Robert M. Sussman, a senior fellow at the Center for American Progress and former Deputy Administrator of the EPA, has compiled an excellent analysis of some of the EPA's most recent controversial decisions. Assessing the EPA's continued defiance of the Supreme Court and its recent extralegal actions (at the White House's direction) while setting new ozone standards, Sussman does a great service by honing in on a key nuance in Administrator Stephen Johnson's irresponsible actions:
The administrator of EPA is a member of the president’s political team but he is also charged by Congress with safeguarding the integrity of the nation’s environmental laws. It is not unusual for the president’s advisors to have views on how the agency should carry out its agenda, and the give-and-take between EPA and its political masters is a healthy if at times frustrating part of the policymaking process.
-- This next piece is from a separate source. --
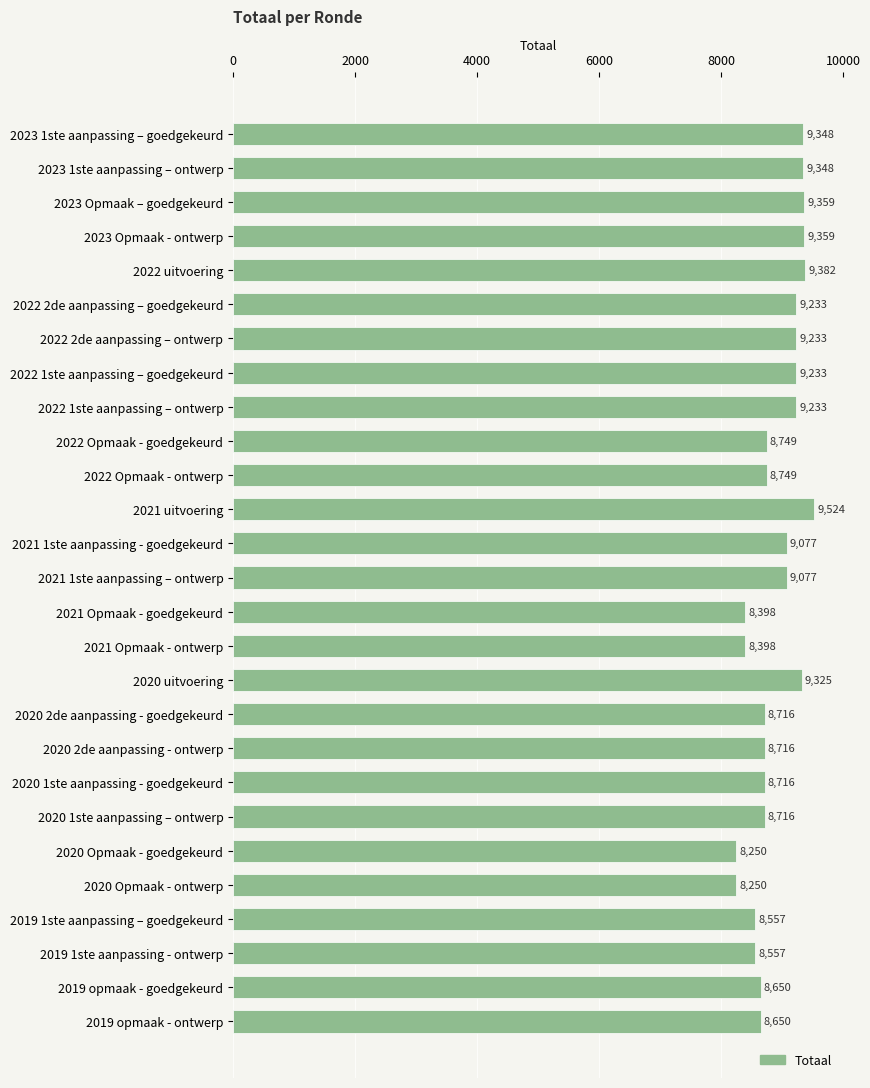

Read the value at 2020 2de aanpassing - goedgekeurd.

8716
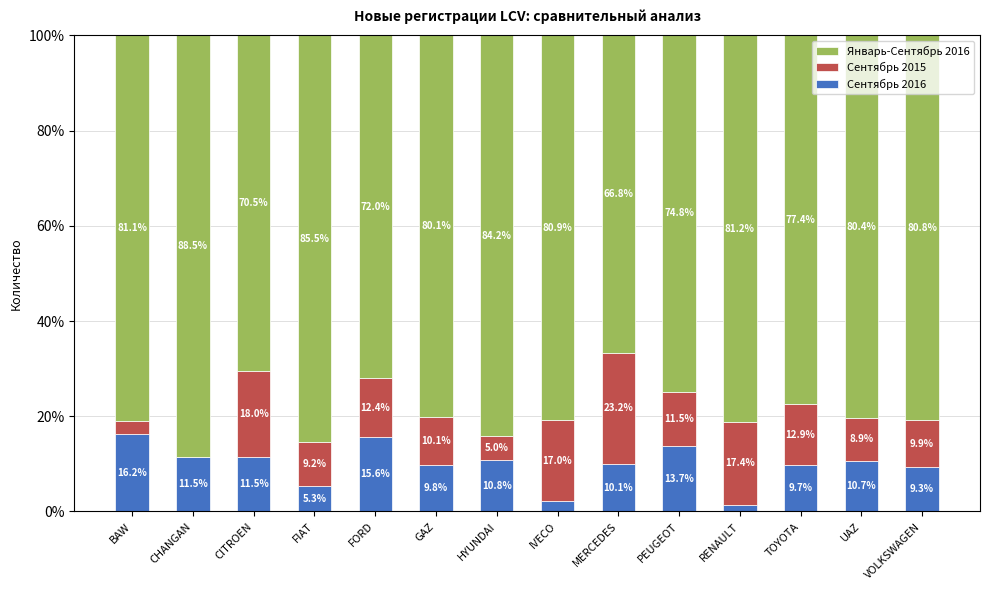

What is the sum of the Сентябрь 2016 values at FIAT and IVECO?

7.4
But in the end, the EPA administrator must protect the agency’s statutory mission and institutional integrity, even if that means resisting presidential advice that strays outside the bounds of law and precedent. A 27-year career EPA scientist, Stephen Johnson should understand where to draw the line between legitimate policy debate and presidential fiat, but recent events unfortunately indicate that the line has now been crossed not once but again and again on his watch.
This is a damning distinction that unfortunately doesn't get drawn out enough in the debate about Johnson's decision-making process, who influenced it, and who was ignored in it. Johnson gets to make the final call, and he's allowed to be influenced by his political masters, but he must do so within the clear bounds of statutory guidelines. His decisions to overrule his staff don't merely cry out for condemnation because they lack adequate justification, but because the advice ignored clearly delineated that legally, he had no other choice.
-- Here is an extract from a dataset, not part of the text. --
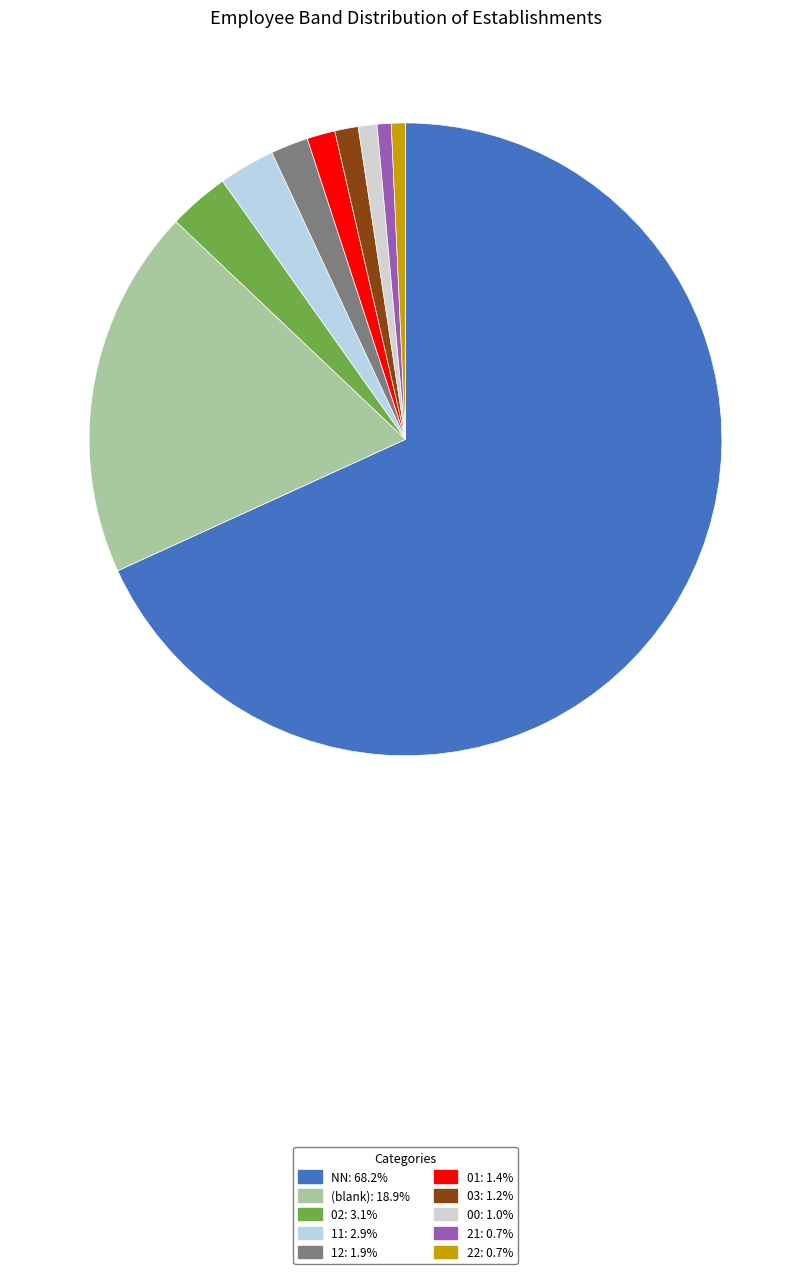

How many segments does this pie chart have?

10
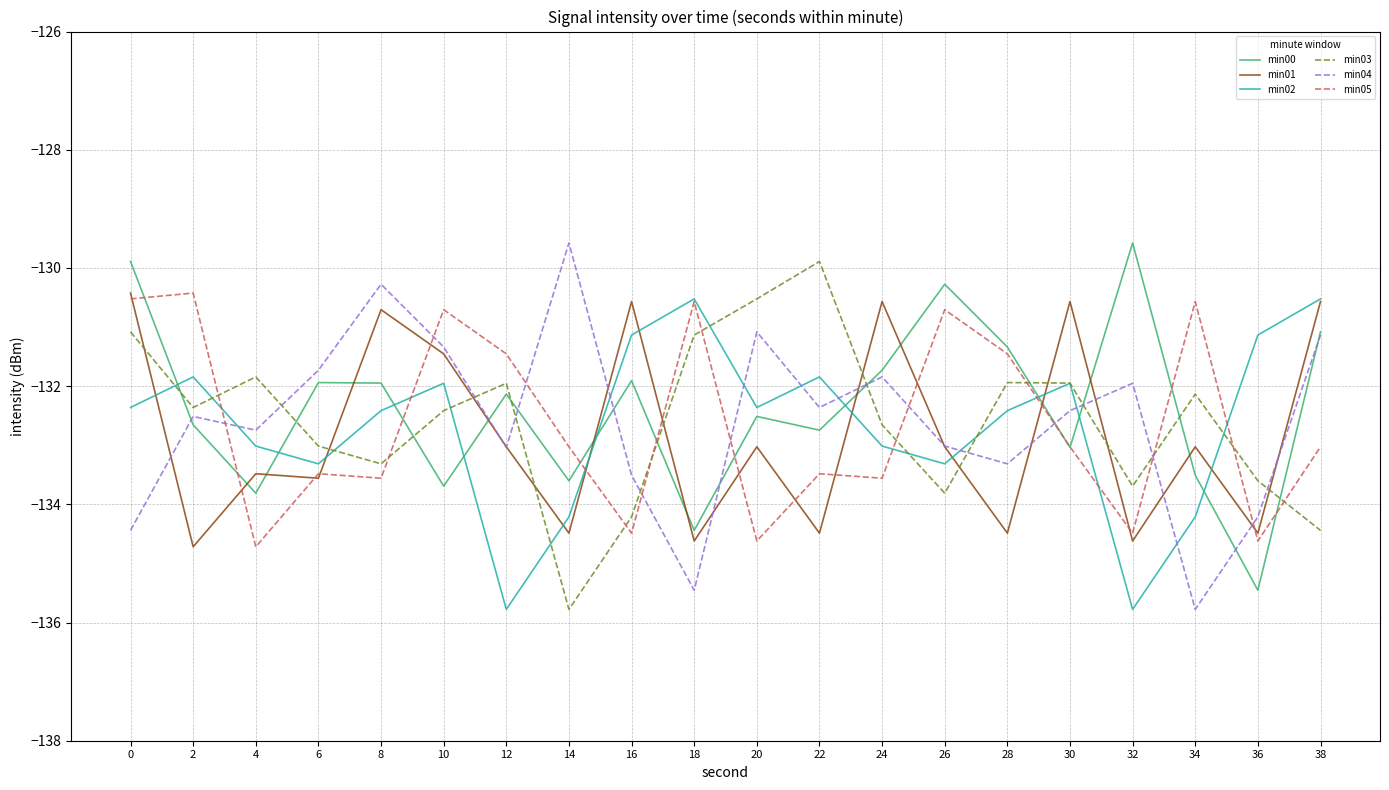

Which category has the highest value in the min04 series?

14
That Johnson has gone outside his statutory authority is only highlighted by the fact that twice in the last week-- in response to congressional questioning on Thursday about Mass. v. EPA, and while explicitly rationalizing his ozone ruling the next day-- he has openly expressed a desire to change the law as it stands, and veer from the EPA's focus on protecting the environment and human health. Until that happens, Johnson is stuck with the legal mandates on the books, and despite his best efforts to find wiggle room, they leave him with little choice but to either move forward or engage in the kind of legally-fictitious delay tactics we've seen. His attempts to rationalize the second option makes a mockery of the legitimate decision-making authority that Congress did very much intend to give officials in his position.
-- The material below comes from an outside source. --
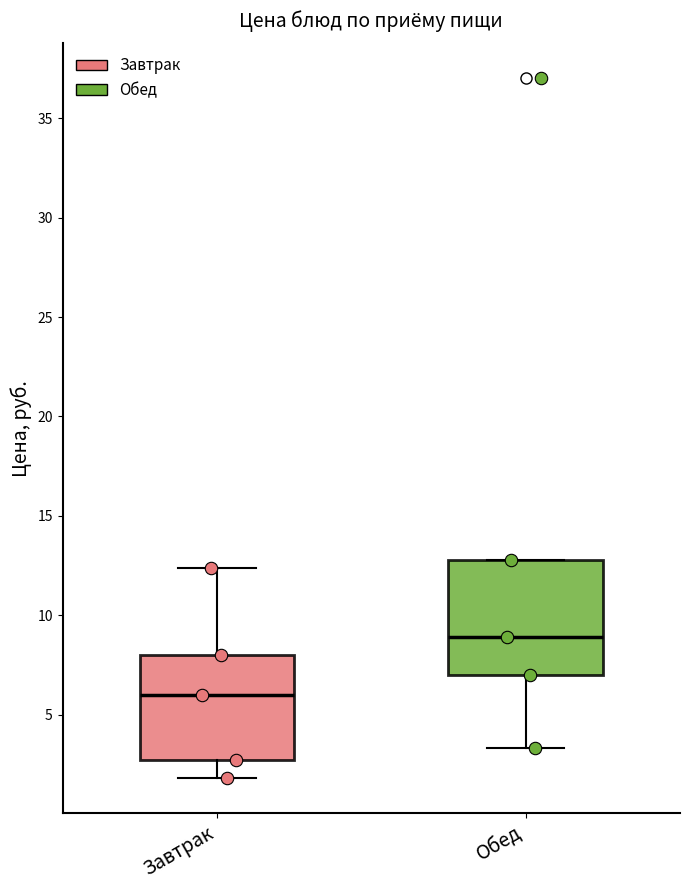

Reading left to right, transcribe this box plot: for each box, give where its median line is, the range the box spans, and where its two whiskers end, as read against the y-axis. The values are not printed on the chart, so give them approximately, as read against the axis.

Завтрак: median 6.0, box 2.5 to 8.0, whiskers 2.0 to 12.5
Обед: median 9.0, box 7.0 to 13.0, whiskers 3.5 to 13.0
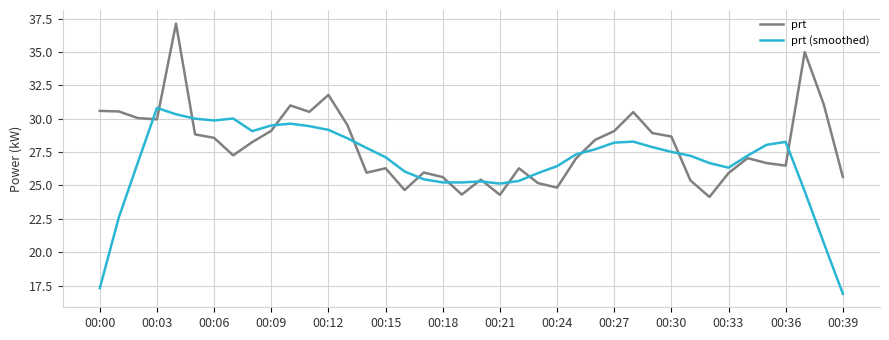

What is the sum of all prt values?

1122.0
Those who support Johnson's actions, or wish he had gone further and found a way to not be so clumsy and transparent, often similarly pontificate about how the Clean Air Act and the courts aren't really meant to handle global warming, or how the Supreme Court really didn't force EPA's hand on anything significant. Once again, they're more than welcome to that belief, but not the selective quoting of statutory text and legal precedent that make them think it can be acted on by the Bush administration (or any other one). Only a highly expansive view of Johnson's authority, and one that aggrandizes that role at the expense of deference to statutory text and legal precedent, allows for the kind of unprecedented legal fiat that he has undertaken.